## Tindakan yang Diperlukan
1. Jawab pertanyaan berikut berdasarkan kutipan tentang pengiriman kambing kurban oleh Satum:
(a) Berapa besar DP yang membuat Satum baru berani mengirim kambing?
(b) Sekitar berapa ekor kambing yang dikirim Satum dalam tiga tahun terakhir?
(c) Sampai berapa ekor jumlah kiriman Satum sebelum tiga tahun terakhir itu?
2. Tulislah kelanjutan kutipan tentang pengiriman kambing kurban oleh Satum, mulai setelah kalimat terakhirnya.

## Kutipan yang Diberikan
..........
Satum juga memilih untuk tidak langsung memenuhi setiap permintaan dari masing-masing pengepul kambing kurban di Jakarta. Dia memilih untuk menunda pengiriman bila kesan pengepul tidak meyakinkan.
“Harus lihat-lihat orangnya, sama DP pembayarannya berapa. Kalau DP paling satu atau dua persen ya, nggak berani (kirim). Tapi kalau DP sudah 50 persen ke atas ya, baru (berani kirim),” kata dia.
Pria yang usianya belum genap 60 tahun ini mengaku, model hitung-hitungan dalam pengiriman kambing kurban sudah berlangsung dalam tiga tahun terakhir.
“Dalam tiga tahun terakhir ini, saya kirimnya paling-paling sekitar 200 ekor saja. Sebelumnya sih sampai 600 ekor,” kata dia.
..........
## Informasi yang Ditampilkan
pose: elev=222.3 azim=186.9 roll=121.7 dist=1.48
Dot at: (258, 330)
..........
## Jawaban per Tugas
1.
(a) DP sebesar 50 persen ke atas.
(b) Sekitar 200 ekor.
(c) Sampai 600 ekor.

2.
Baca Juga:Jelang Idul Adha, Juragan Kambing Cilacap Kebanjiran Pesanan dari Jakarta
Sesuai pengakuan pengepul di sana, lanjut Satum macetnya pembayaran itu karena terkadang tidak semua kambing laku terjual.
“Tapi gitu, kalaupun (penjualan kambing) sampai habis, kadang bayarnya juga ada yang nggak lunas,” keluh Satum.
Disinggung mengenai adanya aturan larangan penjualan kambing di tepi jalan di Jakarta terhadap tingkat penjualan kambing di sana, Satum berpendapat ada pengaruhnya.
“Kalau pengaruh (larangan berjualan kambing di tepi jalan) ya kemungkinan ada. Tapi kalau pengiriman di aku itu nggak ada yang di jalan. Semuanya dipasok (ke pengepul) yang sudah menempat,” kata Satum.
Pengaruh lainnya, lanjut dia dimungkinkan adanya warga yang kemudian memilih kurban sapi.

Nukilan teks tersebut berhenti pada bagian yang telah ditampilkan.